#### [Task brief]
Count the lines of the records that follow which contain the word "натяжних", treating uppercase and lowercase letters as different. Reply with the number only.
------------------------------
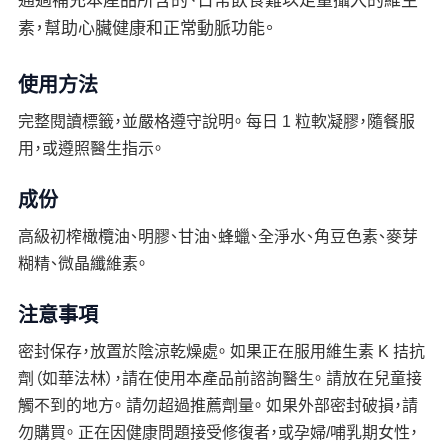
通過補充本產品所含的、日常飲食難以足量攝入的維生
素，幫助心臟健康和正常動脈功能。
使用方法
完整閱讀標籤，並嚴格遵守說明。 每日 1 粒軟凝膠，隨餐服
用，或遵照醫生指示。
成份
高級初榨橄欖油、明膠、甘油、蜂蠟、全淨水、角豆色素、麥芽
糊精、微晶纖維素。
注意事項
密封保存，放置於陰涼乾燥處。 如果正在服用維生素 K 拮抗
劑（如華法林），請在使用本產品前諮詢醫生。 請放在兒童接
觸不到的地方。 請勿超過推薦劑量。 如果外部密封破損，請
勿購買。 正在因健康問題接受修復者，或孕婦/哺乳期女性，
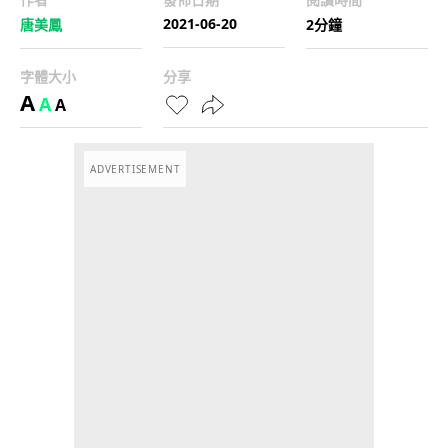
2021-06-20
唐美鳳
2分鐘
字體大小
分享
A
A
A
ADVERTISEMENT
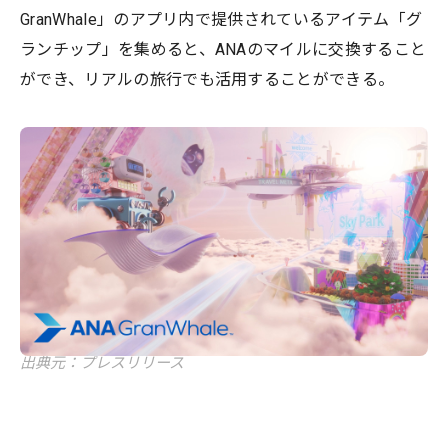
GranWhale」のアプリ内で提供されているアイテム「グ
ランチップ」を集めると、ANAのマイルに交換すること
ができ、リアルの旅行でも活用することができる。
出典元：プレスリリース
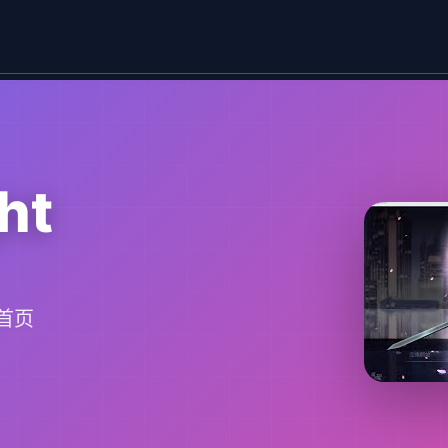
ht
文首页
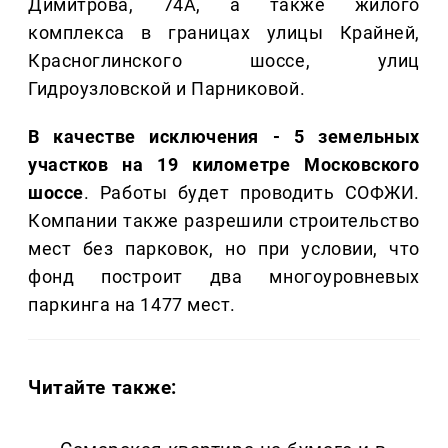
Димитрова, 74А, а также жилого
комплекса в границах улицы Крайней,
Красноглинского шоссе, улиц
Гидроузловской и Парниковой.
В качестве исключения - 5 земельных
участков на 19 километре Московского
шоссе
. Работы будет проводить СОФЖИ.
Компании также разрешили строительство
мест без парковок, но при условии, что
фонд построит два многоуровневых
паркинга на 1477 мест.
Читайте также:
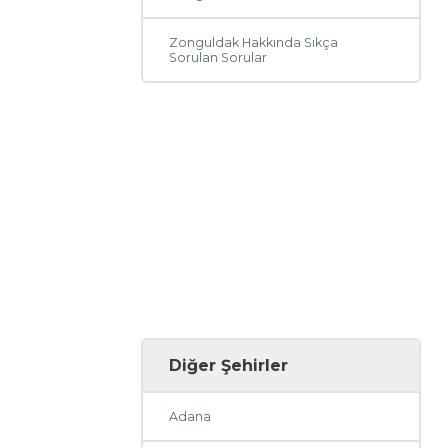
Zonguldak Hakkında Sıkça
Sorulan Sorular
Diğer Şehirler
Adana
------------------------------
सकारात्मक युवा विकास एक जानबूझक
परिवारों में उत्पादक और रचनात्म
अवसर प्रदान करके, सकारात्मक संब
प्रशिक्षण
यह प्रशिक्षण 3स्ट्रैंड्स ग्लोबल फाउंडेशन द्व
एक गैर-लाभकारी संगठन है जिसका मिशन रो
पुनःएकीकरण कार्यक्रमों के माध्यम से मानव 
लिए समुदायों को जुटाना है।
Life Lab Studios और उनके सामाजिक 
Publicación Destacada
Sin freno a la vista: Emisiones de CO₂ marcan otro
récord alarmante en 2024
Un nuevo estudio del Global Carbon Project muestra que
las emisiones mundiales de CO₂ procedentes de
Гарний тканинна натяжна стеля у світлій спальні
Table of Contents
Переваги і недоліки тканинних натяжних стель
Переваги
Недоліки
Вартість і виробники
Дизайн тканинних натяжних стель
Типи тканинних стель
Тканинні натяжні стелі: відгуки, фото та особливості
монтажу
------------------------------
#### [Completed task]
2